Singapore Institute for Clinical Sciences, Agency for Science Technology and Research, Brenner Centre for Molecular Medicine, 30 Medical Drive, Singapore, 117609, Singapore.
Integrative Sciences and Engineering Programme, NUS Graduate School, National University of Singapore, Singapore, 119077, Singapore.
Nutr J. 2024 Jun 4;23(1):57. doi: 10.1186/s12937-024-00964-y.
It is unclear if improving diet quality after midlife could reduce the risk of physical frailty at late life. We aimed to associate changes in diet quality after midlife with physical frailty at late life.
Diet quality in 12,580 participants from the Singapore Chinese Health Study was assessed with the Dietary Approaches to Stop Hypertension (DASH) scores at baseline (1993-1998; mean age 53 years) and follow-up 3 (2014-2016; mean age 73 years). Physical frailty was assessed using the modified Cardiovascular Health Study phenotype at follow-up 3. Multivariable logistic regressions examined associations between DASH scores and physical frailty.
Comparing participants in extreme quartiles of DASH scores, the odds ratios (OR) [95% confidence interval (CI)] for physical frailty were 0.85 (0.73,0.99) at baseline and 0.49 (0.41, 0.58) at follow-up 3. Compared to participants with consistently low DASH scores, participants with consistently high scores (OR 0.74, 95% CI: 0.59, 0.94) and those with > 10% increase in scores (OR 0.78, 95% CI: 0.64, 0.95) had lower odds of frailty. Compared to those in the lowest DASH tertiles at both time-points, significantly lower odds of physical frailty were observed in those who were in the highest DASH tertiles at both time points [0.59 (0.48, 0.73)], and in those who improved their scores from the lowest [0.68 (0.51, 0.91)] or second tertile at baseline [0.61 (0.48, 0.76)] to the highest tertile at follow-up 3.
Maintaining a high diet quality or a substantial improvement in diet quality after midlife could lower the risk of physical frailty at late life.
目前尚不清楚中年后改善饮食质量是否会降低晚年身体虚弱的风险。
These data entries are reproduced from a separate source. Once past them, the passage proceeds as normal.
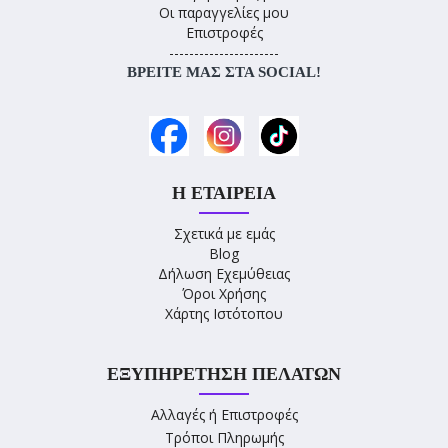
Οι παραγγελίες μου
Επιστροφές
----------------------
ΒΡΕΊΤΕ ΜΑΣ ΣΤΑ SOCIAL!
Η ΕΤΑΙΡΕΊΑ
Σχετικά με εμάς
Blog
Δήλωση Εχεμύθειας
Όροι Χρήσης
Χάρτης Ιστότοπου
ΕΞΥΠΗΡΈΤΗΣΗ ΠΕΛΑΤΏΝ
Αλλαγές ή Επιστροφές
Τρόποι Πληρωμής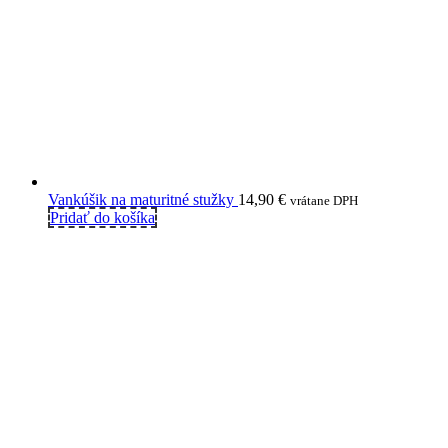
Vankúšik na maturitné stužky
14,90
€
vrátane DPH
Pridať do košíka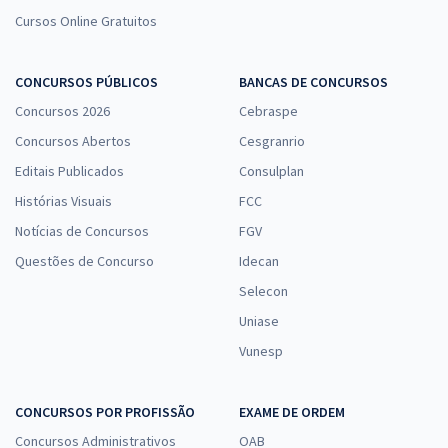
Cursos Online Gratuitos
CONCURSOS PÚBLICOS
BANCAS DE CONCURSOS
Concursos 2026
Cebraspe
Concursos Abertos
Cesgranrio
Editais Publicados
Consulplan
Histórias Visuais
FCC
Notícias de Concursos
FGV
Questões de Concurso
Idecan
Selecon
Uniase
Vunesp
CONCURSOS POR PROFISSÃO
EXAME DE ORDEM
Concursos Administrativos
OAB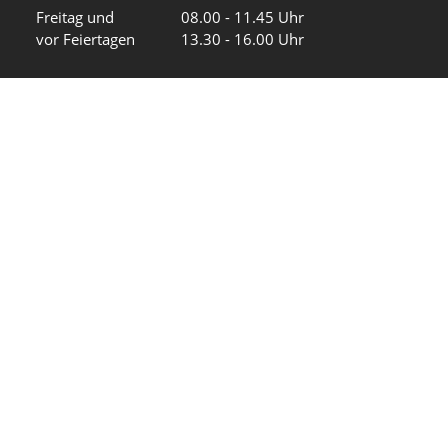
Freitag und
08.00 - 11.45 Uhr
vor Feiertagen
13.30 - 16.00 Uhr
Sa und So
geschlossen
KFG Mauren
Impressum
Datenschutz
Intranet
Wir in den sozialen Medien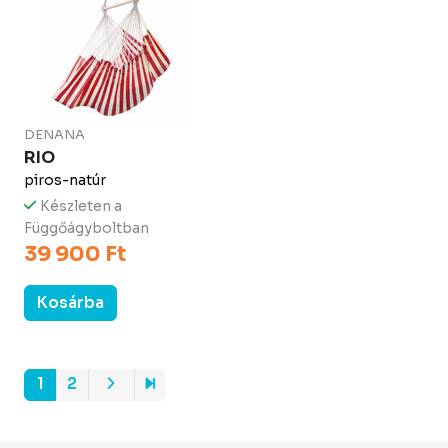
DENANA
RIO
piros-natúr
Készleten a
Függőágyboltban
39 900 Ft
Kosárba
1
2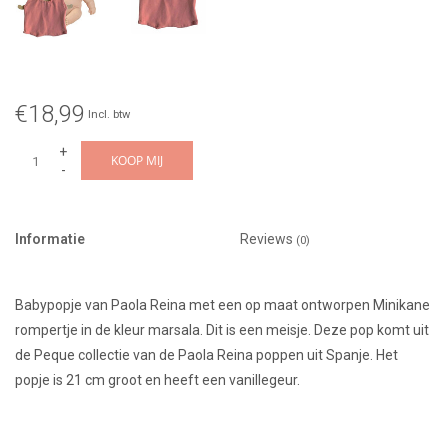
€18,99
Incl. btw
+
KOOP MIJ
-
Informatie
Reviews
(0)
Babypopje van Paola Reina met een op maat ontworpen Minikane
rompertje in de kleur marsala. Dit is een meisje. Deze pop komt uit
de Peque collectie van de Paola Reina poppen uit Spanje. Het
popje is 21 cm groot en heeft een vanillegeur.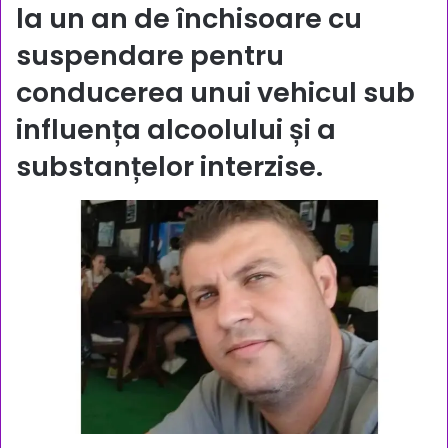
la un an de închisoare cu
suspendare pentru
conducerea unui vehicul sub
influența alcoolului și a
substanțelor interzise.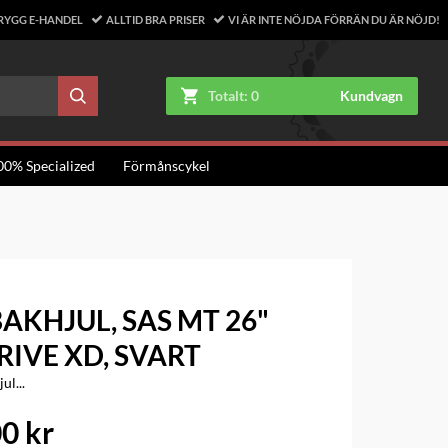
RYGG E-HANDEL
ALLTID BRA PRISER
VI ÄR INTE NÖJDA FÖRRÄN DU ÄR NÖJD!
Totalt:
0
Kundvagn
00% Specialized
Förmånscykel
AKHJUL, SAS MT 26"
IVE XD, SVART
ul...
0 kr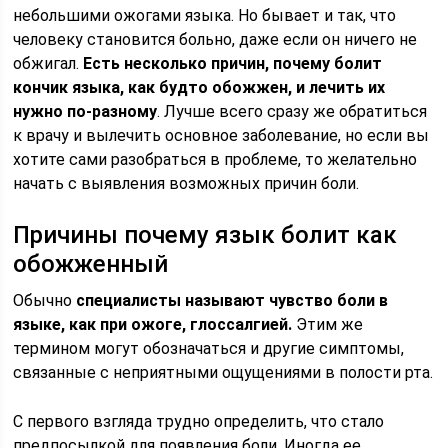
небольшими ожогами языка. Но бывает и так, что
человеку становится больно, даже если он ничего не
обжигал.
Есть несколько причин, почему болит
кончик языка, как будто обожжен, и лечить их
нужно по-разному
. Лучше всего сразу же обратиться
к врачу и вылечить основное заболевание, но если вы
хотите сами разобраться в проблеме, то желательно
начать с выявления возможных причин боли.
Причины почему язык болит как
обожженный
Обычно
специалисты называют чувство боли в
языке, как при ожоге, глоссалгией.
Этим же
термином могут обозначаться и другие симптомы,
связанные с неприятными ощущениями в полости рта.
С первого взгляда трудно определить, что стало
предпосылкой для появления боли. Иногда ее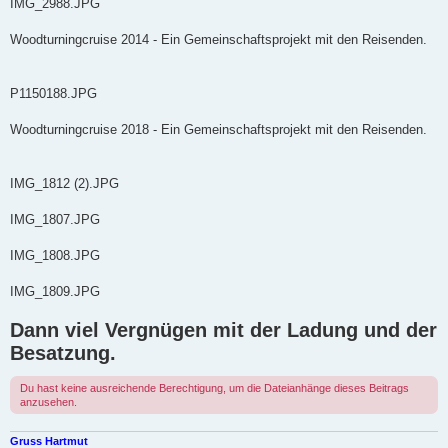
IMG_2988.JPG
Woodturningcruise 2014 - Ein Gemeinschaftsprojekt mit den Reisenden.
P1150188.JPG
Woodturningcruise 2018 - Ein Gemeinschaftsprojekt mit den Reisenden.
IMG_1812 (2).JPG
IMG_1807.JPG
IMG_1808.JPG
IMG_1809.JPG
Dann viel Vergnügen mit der Ladung und der
Besatzung.
Du hast keine ausreichende Berechtigung, um die Dateianhänge dieses Beitrags
anzusehen.
Gruss Hartmut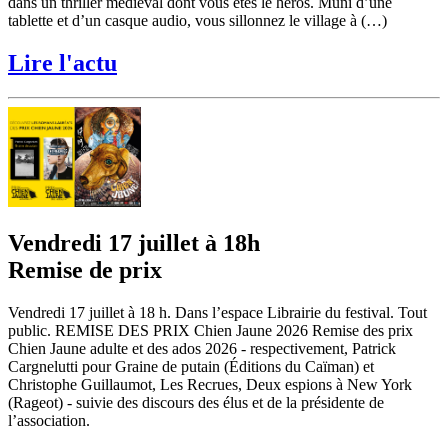
dans un thriller médiéval dont vous êtes le héros. Muni d’une
tablette et d’un casque audio, vous sillonnez le village à (…)
Lire l'actu
Vendredi 17 juillet à 18h
Remise de prix
Vendredi 17 juillet à 18 h. Dans l’espace Librairie du festival. Tout
public. REMISE DES PRIX Chien Jaune 2026 Remise des prix
Chien Jaune adulte et des ados 2026 - respectivement, Patrick
Cargnelutti pour Graine de putain (Éditions du Caïman) et
Christophe Guillaumot, Les Recrues, Deux espions à New York
(Rageot) - suivie des discours des élus et de la présidente de
l’association.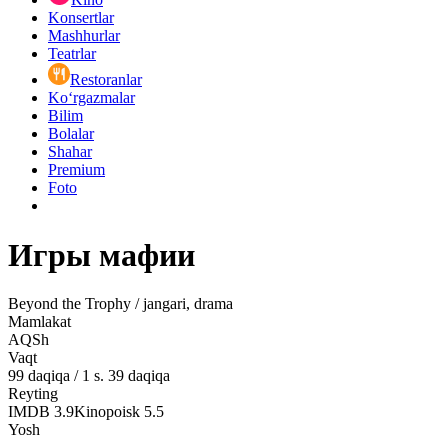
Konsertlar
Mashhurlar
Teatrlar
Restoranlar
Ko‘rgazmalar
Bilim
Bolalar
Shahar
Premium
Foto
Игры мафии
Beyond the Trophy / jangari, drama
Mamlakat
AQSh
Vaqt
99
daqiqa
/
1 s. 39 daqiqa
Reyting
IMDB
3.9
Kinopoisk
5.5
Yosh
本研究旨在探讨中年后饮食质量的变化与晚年身体虚弱的关系。
在新加坡华人健康研究中,共有 12580 名参与者参与本研究,在基线(1993-1998 年;平均年龄 53 岁)和随访 3 时(2014-2016 年;平均年龄 73 岁)采用饮食方法阻止高血压(DASH)评分评估饮食质量。在随访 3 时使用改良心血管健康研究表型评估身体虚弱。多变量逻辑回归分析 DASH 评分与身体虚弱之间的关系。
在 DASH 评分的极端四分位组中,与身体虚弱相关的比值比(OR)[95%置信区间(CI)]为基线时的 0.85(0.73,0.99)和随访 3 时的 0.49(0.41,0.58)。与持续低 DASH 评分的参与者相比,持续高 DASH 评分(OR 0.74,95%CI:0.59,0.94)和 DASH 评分增加超过 10%的参与者(OR 0.78,95%CI:0.64,0.95)发生虚弱的可能性更低。与两个时间点 DASH 三分位数均处于最低水平的参与者相比,两个时间点 DASH 三分位数均处于最高水平的参与者(0.59,0.48,0.73),以及基线时 DASH 评分最低或第二三分位数改善的参与者(0.68,0.51,0.91)和随访 3 时提高到最高三分位数的参与者(0.61,0.48,0.76)发生身体虚弱的可能性显著降低。
中年后保持较高的饮食质量或饮食质量有较大改善可降低晚年身体虚弱的风险。